PROMPT
Return the listing below unchanged, but without pictures.
BEGIN DATA
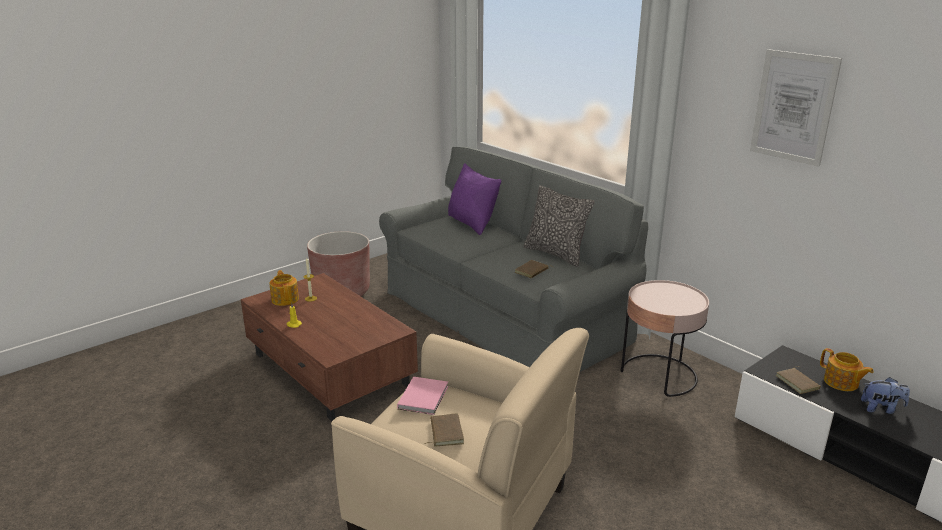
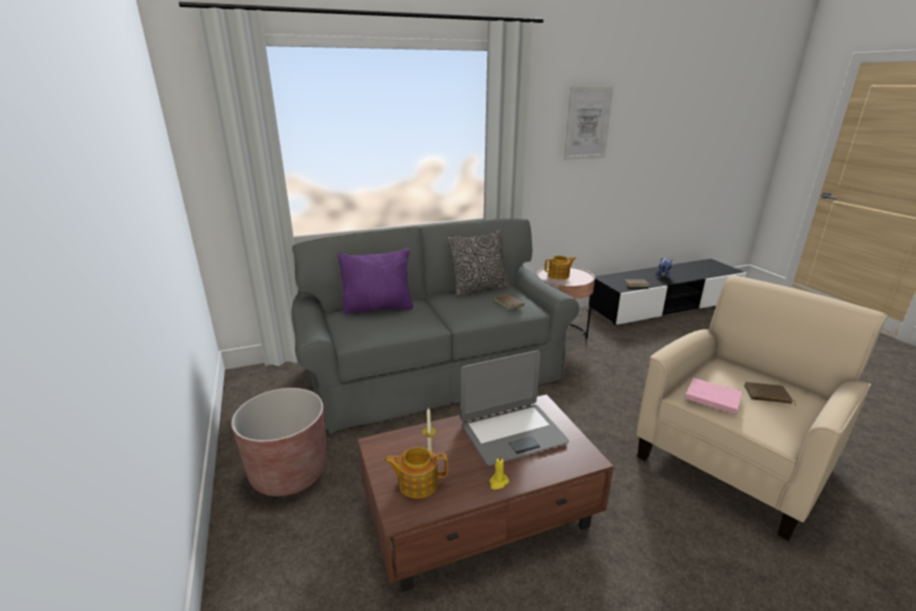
camera: 70 degrees left, 0 degrees up
(351, 323) = (512, 433): none -> laptop
(841, 383) = (637, 275): teapot -> teapot (559, 275)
END DATA
YOUR RESPONSE
camera: 70 degrees left, 0 degrees up
(351, 323) = (512, 433): none -> laptop
(841, 383) = (637, 275): teapot -> teapot (559, 275)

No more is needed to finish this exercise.